All the papers lead with NATO's summit and Kosovo and front the latest news on the Columbine shooting. A journal kept by one of the shooters recorded the developing plan of attack, listing school maps, communication signals, hiding places, and more. The two decided to begin their assault during lunch in the cafeteria "to maximize the number of victims," in the Washington Post's words. The diary revealed that the two chose April 20 to attack because it's Hitler's birthday. They seem to have been fascinated with Hitler even though, as the New York Times notes, shooter Dyan Klebold's mother is Jewish. Both Times note that the diary was started in April 1998. The Los Angeles Times is the only paper that reports on which house the diary was in, Eric Harris'.
All the stories report local sheriff John Stone's statement that the shooters' "parents should have known," because police found a shotgun barrel and bomb-making materials in one of the boys' rooms. (The LAT coverage most clearly states that the bomb materials were only found in one house.) Investigators think the two must have had accomplices because of the size of their arsenal, and also, as the NYT tells with a quote from Stone, some of the weapons used were ones "that a juvenile can't buy."
The WP and LAT note police received an e-mail two days after the shooting threatening more violence. The Post story has the police taking the e-mail seriously and quotes Stone: "Precautions have been taken." (Those precautions are not delineated.) The LAT writes "later [on Saturday], police said it appeared the e-mail was a hoax."

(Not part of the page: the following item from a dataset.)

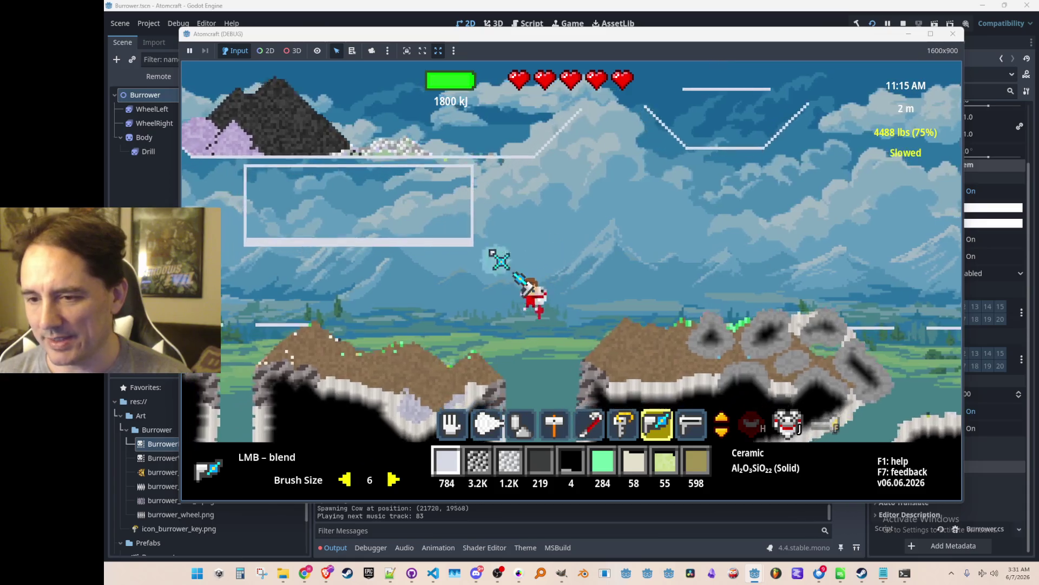
pyautogui.press('6')
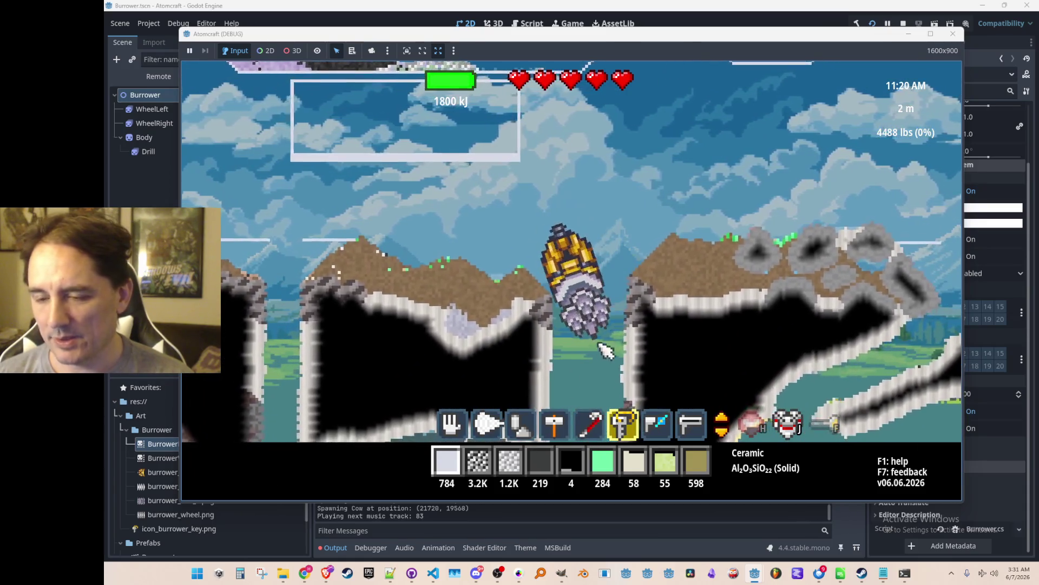
pyautogui.press('s')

A number of pieces reflect on the shooting. In the Post's "Outlook" section, WP business editor Fred Barbash points out that after the Dunblane slaughter, the Labor-led Scottish government banned all handguns. In Scotland, the issue was a "national conversation," he writes; in the States, national conversations--especially ones about gun control--don't really happen. An NYT editorial says, "The fact that there is no perfect solution cannot be used as a cover for doing nothing," and suggests improved school security, early help for troubled youngsters, and better gun control. It declares that allowing a prompt vote on long-buried gun-control measures is "the least that Congress can do in this moment of national grief."
Everybody mentions NATO's Friday decision to effect a Yugoslav oil embargo. The WP story says NATO "leaders found themselves at odds over how to enforce" it. The NYT says "details of that blockade must still be worked out by NATO's military commander, Gen. Wesley K. Clark." The LAT emphasizes French President Chirac's concerns about the legality of using force to impose the embargo. The WP: "Hungary, as the only NATO country bordering Yugoslavia, ... will seek approval from parliament to stop [oil] deliveries" on their way to Yugoslavia. Both Times mention Russia's denunciation of the embargo. The Post and LAT point out that NATO has emphasized it wants to work with Russia to bring about peace.
In its lead, the WP reports on NATO's Saturday announcement that its military has new authority to strike "politically important targets" like Yugoslav public utility systems, broadcasting stations, and Milosevic's personal property. Haven't they already struck such targets? Yes, but now they can do it without specific authorization from NATO representatives for each strike. There's also a new long-range NATO initiative to take on military missions to prevent human rights abuses "beyond [NATO's] borders," according to the Post, or "anywhere in Europe," according to the LAT. The East Coast papers report NATO will also cooperate to protect its countries from threats like "global terrorism and the proliferation of weapons of mass destruction."
The Post off-lead's headline asks "Can [NATO] Alliance Muster Will to Win?" It continues, "When a war pits the rump state of Yugoslavia against a coalition with 37 times its standing army and 696 times its national wealth, will is unavoidably the central issue." It notes NATO's been bolder than experts expected. (Luxembourg Prime Minister Jean-Claude Juncker's explanation of NATO's resolve is that it's attempting to avoid the kind of inaction that characterized its response in Bosnia.) Regardless, NATO's members have disagreed about how to handle Kosovo and haven't achieved their goals--hence the question of will. An anonymous NATO defense minister: "What worries me is that we may find ourselves in a situation similar to Vietnam, in which political limitations on military action were quite destructive to the efficiency of the military action."
A NYT book review, entitled "Did He Inhale?," of a new biography about presidential hopeful Al Gore says author Bob Zelnick reports Al and wife Tipper used marijuana recreationally for a decade. (Remember when voters' big concern about Clinton was if he'd inhaled?)